Dehydrate Your Own Meal!
Dehydrating your own meal comes with a lot of benefits. The best thing is, you control what to throw in your meal. You’re in control of the nutritional value of your meal packs. It’s healthy and also it’s cost effective. If you own a food dehydrator, perfect. If you don’t, you may need to get one as it’s worth it. There are plenty of options on Amazon.
Pack Your Food Smartly
By packing smartly I mean organizing your backpack in a way that you don’t have to pull everything out just to find snacks on your first day break. We recommend using a good quality food bag that can protect your meal if there’s slight mishandling. Also, the food bag should be stored at the top of the backpack so that you can access it easily every time you need. Getting a bear canister is also recommended if you’re planning for a trip in a bear country. Even if there are no bears, take some extra precautions to protect your food from small rodents and raccoons.
We also recommend packing each day’s food in individual ziplock bags. This will save you from worrying about running out of food before the trip ends.
You can put some chocolate bars, protein bars, and dry fruits in your waist pack for easy accessibility. We often need these during the hike.
Label food packs and always mention the necessary info. It will save you from confusing a powdered milk pack with powdered potatoes and the likes of that.
A Resupply Bag
It majorly depends on your route but if you can, we recommend sending yourself a resupply bag. This is the best approach to start your trip with a lightweight backpack. But, make sure to check the limitations of sending a resupply box. See if you can send via USPS. Pack your bag nicely to protect the contents from the shipment mishandlings, warehouse damages, rain etc.
Is MRE a Good Choice for a Hiking Trip
Meal-ready-to-eat are usually considered as military meals but these are available for civilians as well. Despite the general mindset, we don’t recommend relying just on MRE packs on a long hiking trip.
Why? Because the main purpose of an MRE pack is to keep the soldier going on by providing the necessary calorie intake. Our body needs a balanced diet consisting of both macronutrients and micronutrients but MREs usually don’t contain what a balanced diet contains.

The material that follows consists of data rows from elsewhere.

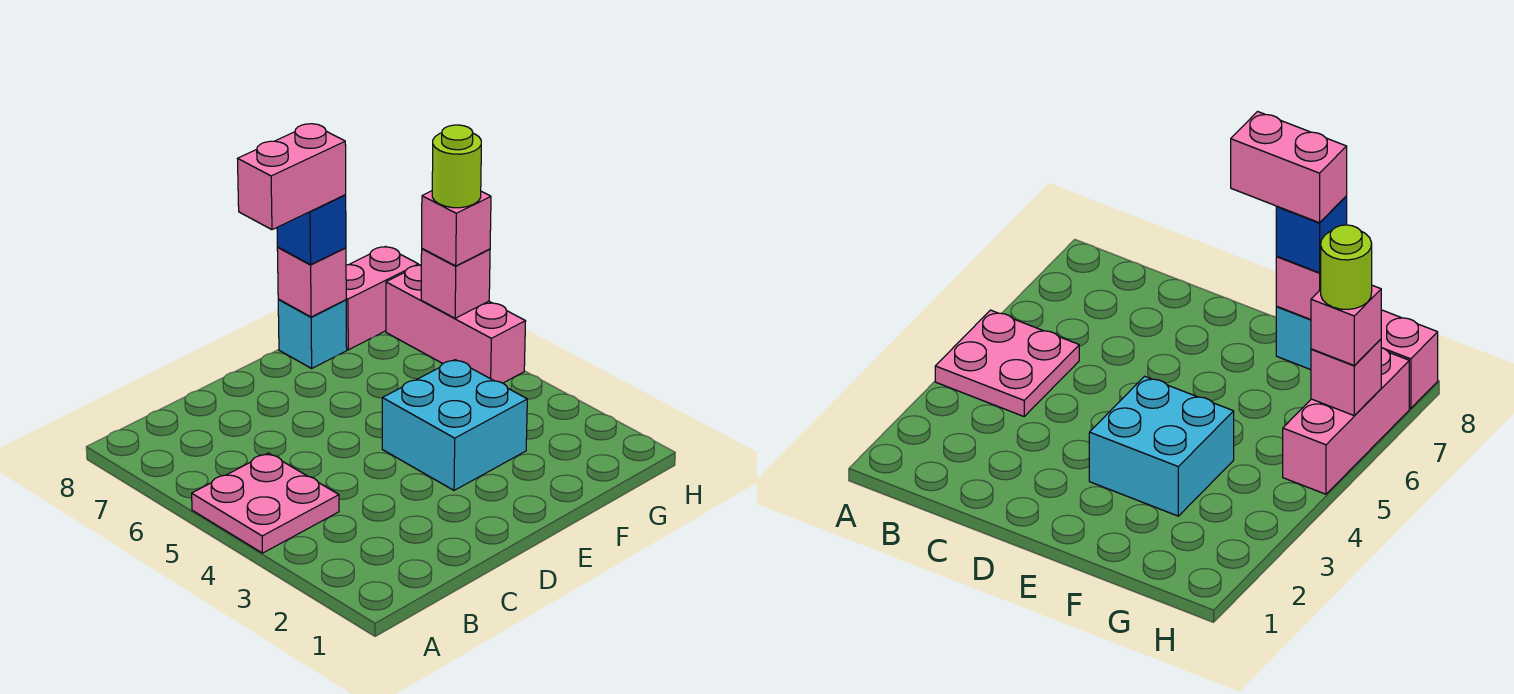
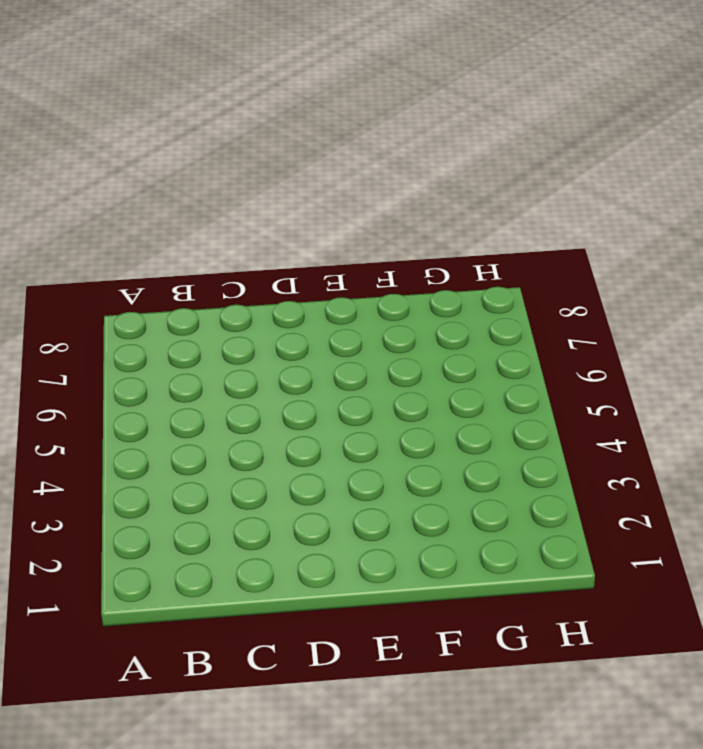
none -> pink 2x2 plate [192,453,339,553]
none -> cyan 2x2 brick [382,360,527,490]

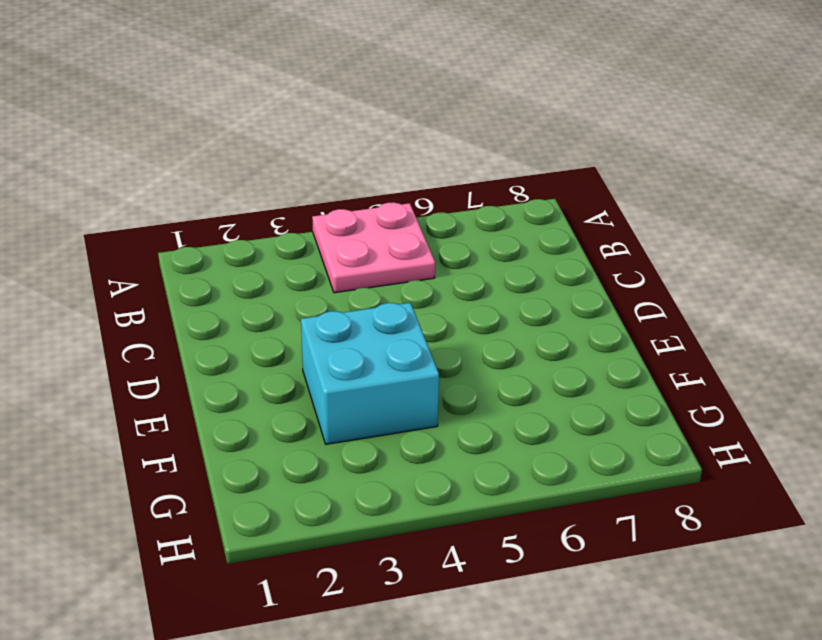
none -> cyan 1x1 brick [278,300,347,368]
none -> pink 1x2 brick [346,247,418,350]

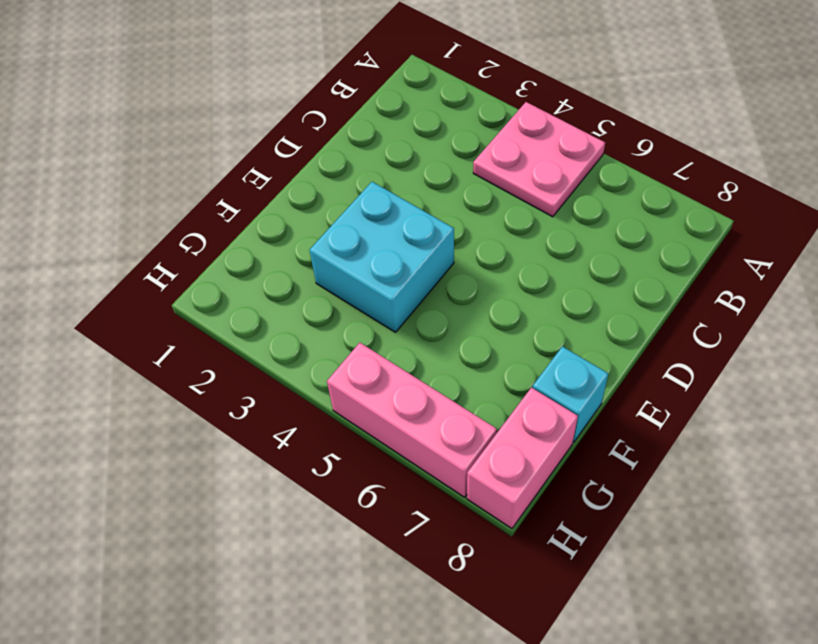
none -> pink 1x1 brick [277,247,346,317]
none -> pink 1x1 brick [421,249,490,318]

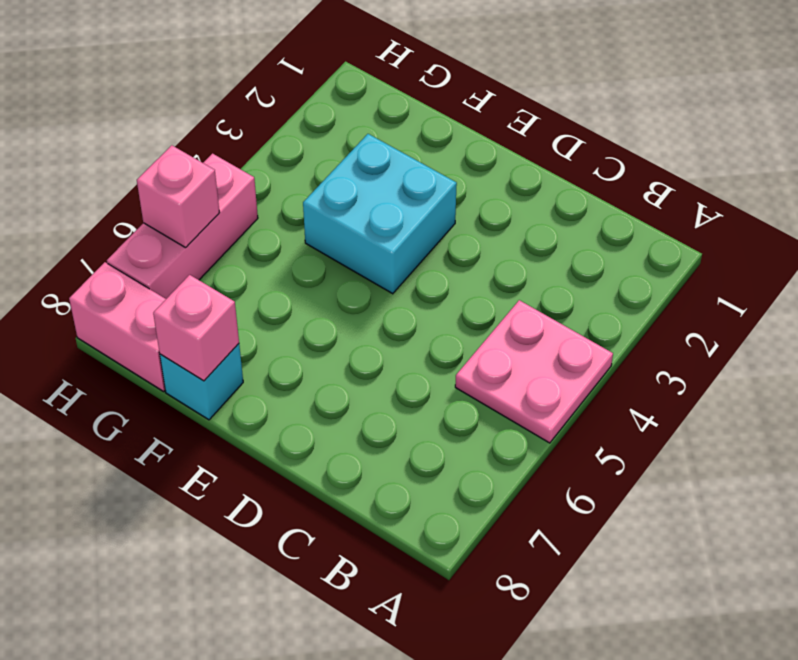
none -> blue 1x1 brick [277,195,346,265]
none -> pink 1x1 brick [422,191,491,266]

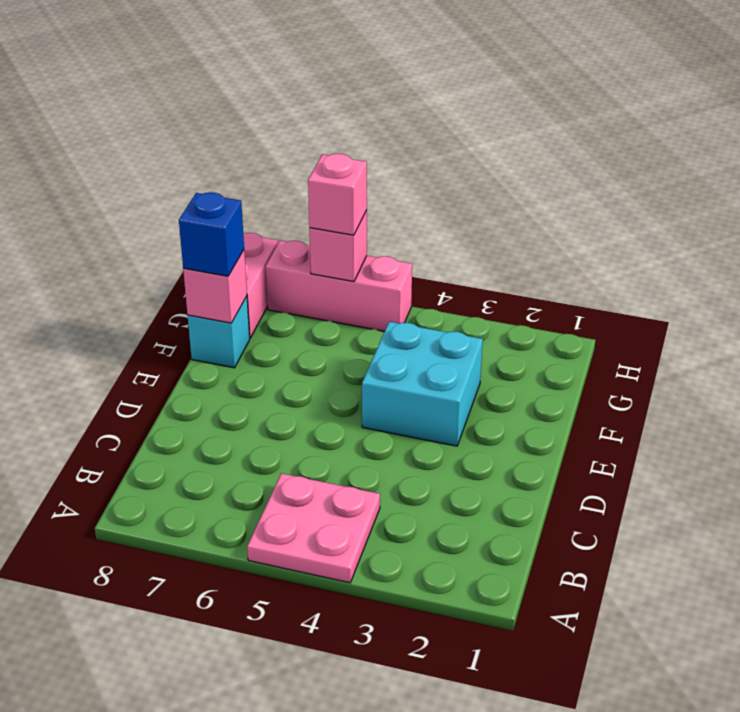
none -> pink 1x2 brick [237,124,346,230]
none -> lime 1x1 round brick [432,125,481,208]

“You can visit the same trail twice but you’ll never take the same hike.”
What to Eat for Breakfast, Lunch, and Dinner?
Meals on a hiking trip don’t follow the norms of daily meals. The aim is to get a healthy meal ready in no time and without a pile of trash. Let’s briefly discuss what to take in breakfast, lunch and dinner during a long hiking trip.
During the hiking, we want our breakfast to be nutritious and fast. We recommend packaging your breakfast in individual servings before you start the trip. Go for protein shakes, pastries, instant grits, oatmeal with sugar, freeze dried fruits, cinnamon rolls etc along with instant espresso.
Well, on a hiking trip, lunch includes everything that you take between 10PM to 3PM. This includes all of the following:
- Flavored almonds and other dry fruits
- Chips and candies
- Peanut butter
Dried fruits, etc.
Dinner is the major meal during the hike that provides you a balanced diet. Some hikers recommend eating dinner as early as 4PM to avoid dangers associated with late night campsite dinners.
Pack your dinner meals in vacuum sealer or oxygen absorbing packets for long hiking tours. You can add some flavors to your prepacked dinner meals with olive oil, tuna, etc.
Backpacking menu preparation for long hiking trips should be done considering the nutritional value of the food, ease of preparation and its packing and carry convenience. Put some thoughts on the pros and cons of each meal and choose accordingly. So that you can enjoy your trip to the fullest.
Also, we all love nature and it’s our responsibility to protect it. Make sure to pack the leftovers and other trash after your stay before continuing your hike.